TASK ITEM: Return each line of the entries below that contains the string "Instrumentation". Matches must have the same capitalization.

DATA EXTRACTS:
=-=-=

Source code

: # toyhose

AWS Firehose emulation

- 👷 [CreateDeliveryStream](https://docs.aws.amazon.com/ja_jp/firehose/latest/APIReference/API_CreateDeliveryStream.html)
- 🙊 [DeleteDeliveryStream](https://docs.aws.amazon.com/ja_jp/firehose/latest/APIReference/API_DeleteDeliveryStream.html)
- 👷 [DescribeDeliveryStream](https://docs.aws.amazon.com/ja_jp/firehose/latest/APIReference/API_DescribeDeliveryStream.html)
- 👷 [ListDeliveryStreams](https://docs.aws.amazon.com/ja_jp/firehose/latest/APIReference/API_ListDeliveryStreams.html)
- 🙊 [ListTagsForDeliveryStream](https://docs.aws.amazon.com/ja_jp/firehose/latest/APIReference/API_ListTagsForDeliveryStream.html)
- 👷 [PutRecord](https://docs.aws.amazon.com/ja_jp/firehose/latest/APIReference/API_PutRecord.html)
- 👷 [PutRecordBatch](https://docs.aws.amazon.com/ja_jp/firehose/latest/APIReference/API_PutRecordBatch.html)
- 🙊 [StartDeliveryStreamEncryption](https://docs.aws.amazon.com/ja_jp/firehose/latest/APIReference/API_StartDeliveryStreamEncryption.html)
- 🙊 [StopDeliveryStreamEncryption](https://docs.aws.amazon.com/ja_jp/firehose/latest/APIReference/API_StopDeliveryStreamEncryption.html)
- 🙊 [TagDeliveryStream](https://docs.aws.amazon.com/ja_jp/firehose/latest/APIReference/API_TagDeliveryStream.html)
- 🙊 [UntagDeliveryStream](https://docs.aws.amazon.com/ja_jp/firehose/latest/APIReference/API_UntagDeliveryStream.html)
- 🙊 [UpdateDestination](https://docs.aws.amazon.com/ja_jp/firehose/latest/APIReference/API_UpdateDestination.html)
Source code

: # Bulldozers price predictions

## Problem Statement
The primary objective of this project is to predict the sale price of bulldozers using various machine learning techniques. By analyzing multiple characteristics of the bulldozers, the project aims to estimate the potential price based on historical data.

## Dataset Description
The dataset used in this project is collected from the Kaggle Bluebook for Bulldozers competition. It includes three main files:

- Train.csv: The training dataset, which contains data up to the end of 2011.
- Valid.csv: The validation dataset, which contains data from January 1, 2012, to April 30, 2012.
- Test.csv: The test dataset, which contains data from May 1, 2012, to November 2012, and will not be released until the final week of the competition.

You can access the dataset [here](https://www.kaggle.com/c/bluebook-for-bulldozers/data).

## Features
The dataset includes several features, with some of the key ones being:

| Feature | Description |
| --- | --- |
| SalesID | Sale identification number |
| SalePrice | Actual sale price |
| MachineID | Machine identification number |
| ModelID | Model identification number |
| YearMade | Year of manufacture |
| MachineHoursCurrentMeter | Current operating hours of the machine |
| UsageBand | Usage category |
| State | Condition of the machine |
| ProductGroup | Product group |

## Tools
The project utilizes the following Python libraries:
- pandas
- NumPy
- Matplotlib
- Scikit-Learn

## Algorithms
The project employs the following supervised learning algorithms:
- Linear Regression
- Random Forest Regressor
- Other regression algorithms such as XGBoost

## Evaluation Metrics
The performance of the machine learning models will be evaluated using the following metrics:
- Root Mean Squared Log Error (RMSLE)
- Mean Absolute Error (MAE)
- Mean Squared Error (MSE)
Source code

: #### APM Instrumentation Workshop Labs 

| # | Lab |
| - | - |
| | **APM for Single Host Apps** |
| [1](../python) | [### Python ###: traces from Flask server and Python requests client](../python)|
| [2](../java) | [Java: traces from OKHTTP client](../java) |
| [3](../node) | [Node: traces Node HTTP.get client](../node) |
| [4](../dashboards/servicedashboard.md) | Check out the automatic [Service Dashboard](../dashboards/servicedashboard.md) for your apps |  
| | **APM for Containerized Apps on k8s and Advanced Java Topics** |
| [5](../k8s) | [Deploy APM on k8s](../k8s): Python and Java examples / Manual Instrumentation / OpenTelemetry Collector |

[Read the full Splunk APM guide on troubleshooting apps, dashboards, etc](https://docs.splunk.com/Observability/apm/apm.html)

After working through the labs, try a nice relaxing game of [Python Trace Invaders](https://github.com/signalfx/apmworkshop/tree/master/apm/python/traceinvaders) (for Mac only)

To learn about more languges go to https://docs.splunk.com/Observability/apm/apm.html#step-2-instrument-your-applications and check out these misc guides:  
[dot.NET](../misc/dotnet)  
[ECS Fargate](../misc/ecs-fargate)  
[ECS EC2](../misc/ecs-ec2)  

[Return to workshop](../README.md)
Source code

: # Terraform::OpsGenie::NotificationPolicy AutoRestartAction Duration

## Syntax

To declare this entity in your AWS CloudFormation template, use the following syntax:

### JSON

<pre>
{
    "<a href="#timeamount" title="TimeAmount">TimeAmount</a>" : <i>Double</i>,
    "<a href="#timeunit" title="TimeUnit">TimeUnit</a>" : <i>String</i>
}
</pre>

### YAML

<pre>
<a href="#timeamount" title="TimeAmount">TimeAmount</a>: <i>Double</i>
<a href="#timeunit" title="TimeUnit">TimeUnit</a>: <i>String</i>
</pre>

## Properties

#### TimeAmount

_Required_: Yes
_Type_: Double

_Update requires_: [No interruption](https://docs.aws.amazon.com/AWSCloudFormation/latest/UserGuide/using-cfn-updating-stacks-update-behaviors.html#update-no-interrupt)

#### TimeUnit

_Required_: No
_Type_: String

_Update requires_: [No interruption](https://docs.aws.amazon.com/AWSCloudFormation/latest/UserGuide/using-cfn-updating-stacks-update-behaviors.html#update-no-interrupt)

=-=-=

SOLUTION BELOW:
: #### APM Instrumentation Workshop Labs 
| [5](../k8s) | [Deploy APM on k8s](../k8s): Python and Java examples / Manual Instrumentation / OpenTelemetry Collector |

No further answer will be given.